CS194 Project4: 
Facial Keypoint Detection with Neural Networks 

Sainan Chen
11/1/2020

Dataset

The dataset I use for this project is from IMM Face Database. It contains 240 facial images of 40 person with 6 images from different viewpoints for everyone. For every image, 58 facial key points are labeled. To start with, we only consider the key point 53 which is for nose tip.

Dataloader

First, I tried to load first 192 images and their corresponding key points into training dataloader and load last 48 images and their corresponding key points into validation dataloader. Below are some examples of training images with nose tip key point shown on it.

CNN Model

I create a CNN model with input size 80*60, output size 2 and conbination of layers in the middle: conv2 with kernal size 3*3, RELU, maxPool with window 2*2. 

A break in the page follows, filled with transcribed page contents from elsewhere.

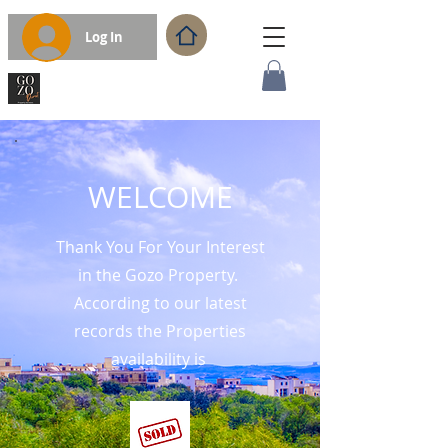
Log In
WELCOME
Thank You For Your Interest
in the Gozo Property.
According to our latest
records the Properties
availability is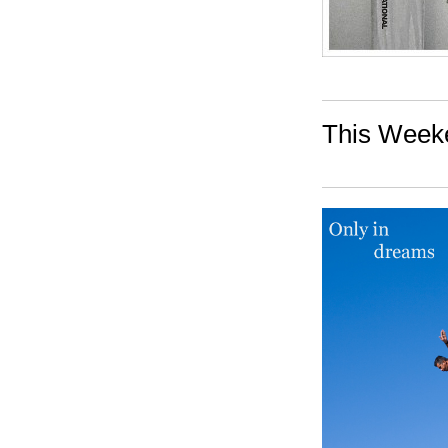
This Weeke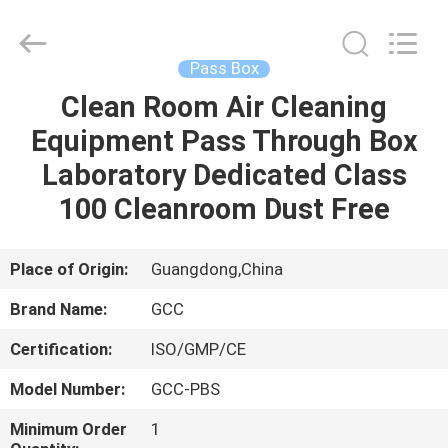
Cleanroom
Construction
Co.,
Ltd..
All
Pass Box
Rights
Reserved.
Clean Room Air Cleaning
HOME
Equipment Pass Through Box
PRODUCTS
Laboratory Dedicated Class
100 Cleanroom Dust Free
VIDEOS
Place of Origin:
Guangdong,China
ABOUT
Brand Name:
GCC
US
Certification:
ISO/GMP/CE
FACTORY
Model Number:
GCC-PBS
TOUR
Minimum Order
1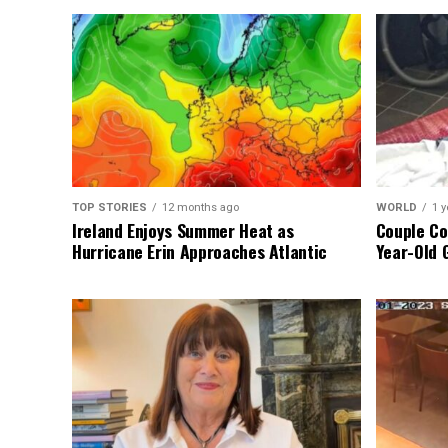
TOP STORIES
12 months ago
WORLD
1 y
Ireland Enjoys Summer Heat as
Couple Co
Hurricane Erin Approaches Atlantic
Year-Old 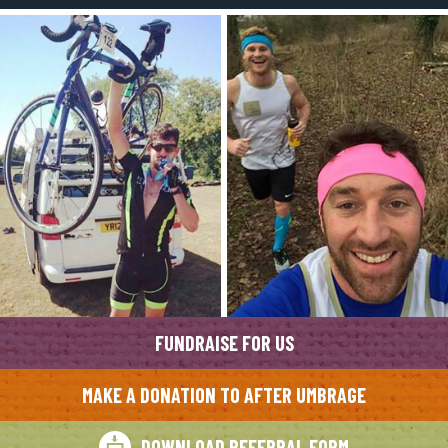
FUNDRAISE FOR US
MAKE A DONATION TO AFTER UMBRAGE
DOWNLOAD REFERRAL FORM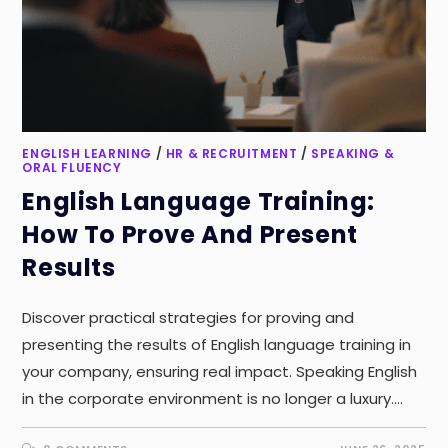
ENGLISH LEARNING
/
HR & RECRUITMENT
/
SPEAKING &
ORAL FLUENCY
English Language Training:
How To Prove And Present
Results
Discover practical strategies for proving and
presenting the results of English language training in
your company, ensuring real impact. Speaking English
in the corporate environment is no longer a luxury.…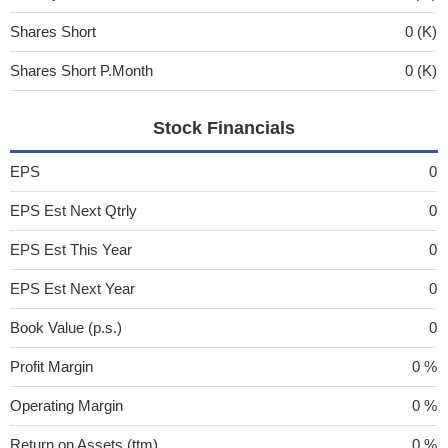
Shares Short
0 (K)
Shares Short P.Month
0 (K)
Stock Financials
EPS
0
EPS Est Next Qtrly
0
EPS Est This Year
0
EPS Est Next Year
0
Book Value (p.s.)
0
Profit Margin
0 %
Operating Margin
0 %
Return on Assets (ttm)
0 %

Then I train the model on training data using 20 epoches. During the training process, we can see the MSE loss of the model on training dataset and validation dataset are both overall decreasing, which means our model is gradually improved with more training epoches.

Result

After the training process, I apply the model onto training data and validation data again. Following are some examples showing how well the simple model does on predicting the nose tips.  Blue point indicates the ground truth nose tip, and red point indicates  the point predicted by my model.

The model predicts well on these three images. One thing that we can notice here is the photo is taken right in front of the person for all three images, and this might be the reason why it's not hard for model to figure out the nose tip, which is around the center of the face.

These three predictions, however, are not as good as the examples above. One possible reason is that the image captures the side view of the face, which makes the prediction much harder.